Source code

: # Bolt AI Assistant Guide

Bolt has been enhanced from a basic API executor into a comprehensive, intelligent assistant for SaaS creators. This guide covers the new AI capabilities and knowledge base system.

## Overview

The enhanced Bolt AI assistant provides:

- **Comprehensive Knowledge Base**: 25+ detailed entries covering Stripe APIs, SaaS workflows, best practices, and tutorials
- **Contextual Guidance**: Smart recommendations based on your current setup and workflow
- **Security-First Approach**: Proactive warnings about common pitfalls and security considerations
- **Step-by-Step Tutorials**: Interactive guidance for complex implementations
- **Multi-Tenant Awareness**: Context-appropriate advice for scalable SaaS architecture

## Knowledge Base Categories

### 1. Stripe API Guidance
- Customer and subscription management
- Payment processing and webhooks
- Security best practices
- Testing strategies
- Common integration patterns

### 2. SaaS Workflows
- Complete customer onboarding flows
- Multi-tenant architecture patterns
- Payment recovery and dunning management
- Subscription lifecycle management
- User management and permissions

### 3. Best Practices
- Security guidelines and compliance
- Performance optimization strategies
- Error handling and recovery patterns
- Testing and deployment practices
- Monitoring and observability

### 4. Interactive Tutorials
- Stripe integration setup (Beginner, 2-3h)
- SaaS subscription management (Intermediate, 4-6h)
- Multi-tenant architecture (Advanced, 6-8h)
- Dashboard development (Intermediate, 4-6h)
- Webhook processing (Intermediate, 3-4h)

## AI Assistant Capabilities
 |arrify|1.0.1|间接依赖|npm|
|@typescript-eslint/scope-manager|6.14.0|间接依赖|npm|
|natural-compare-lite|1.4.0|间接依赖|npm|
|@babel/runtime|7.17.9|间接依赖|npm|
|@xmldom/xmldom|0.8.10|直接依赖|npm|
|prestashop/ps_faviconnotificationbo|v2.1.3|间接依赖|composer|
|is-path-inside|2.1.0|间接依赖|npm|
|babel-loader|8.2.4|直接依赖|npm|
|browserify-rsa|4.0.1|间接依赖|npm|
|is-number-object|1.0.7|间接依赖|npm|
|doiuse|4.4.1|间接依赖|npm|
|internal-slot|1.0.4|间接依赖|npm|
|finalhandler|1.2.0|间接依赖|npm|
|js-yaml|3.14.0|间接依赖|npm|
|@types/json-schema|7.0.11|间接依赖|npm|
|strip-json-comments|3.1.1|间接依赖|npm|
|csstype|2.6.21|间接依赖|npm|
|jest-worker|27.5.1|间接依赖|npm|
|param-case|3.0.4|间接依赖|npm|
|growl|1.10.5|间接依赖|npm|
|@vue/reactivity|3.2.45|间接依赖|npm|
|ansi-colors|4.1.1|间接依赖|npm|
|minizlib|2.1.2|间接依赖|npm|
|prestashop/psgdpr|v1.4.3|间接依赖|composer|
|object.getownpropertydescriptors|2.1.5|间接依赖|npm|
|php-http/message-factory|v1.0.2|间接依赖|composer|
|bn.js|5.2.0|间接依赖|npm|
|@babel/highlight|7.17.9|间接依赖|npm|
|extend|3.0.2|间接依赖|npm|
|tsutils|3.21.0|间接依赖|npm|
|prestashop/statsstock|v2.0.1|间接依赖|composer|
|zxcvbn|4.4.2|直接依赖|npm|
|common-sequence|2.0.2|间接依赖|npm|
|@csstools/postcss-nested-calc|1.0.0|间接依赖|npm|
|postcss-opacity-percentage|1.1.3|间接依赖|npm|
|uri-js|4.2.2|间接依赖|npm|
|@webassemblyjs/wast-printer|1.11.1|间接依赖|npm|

* * * * *

■ **Instructions to follow**: Count the lines in the items above that contain the string "Testing". Give only the number.

■ **Answer**: 2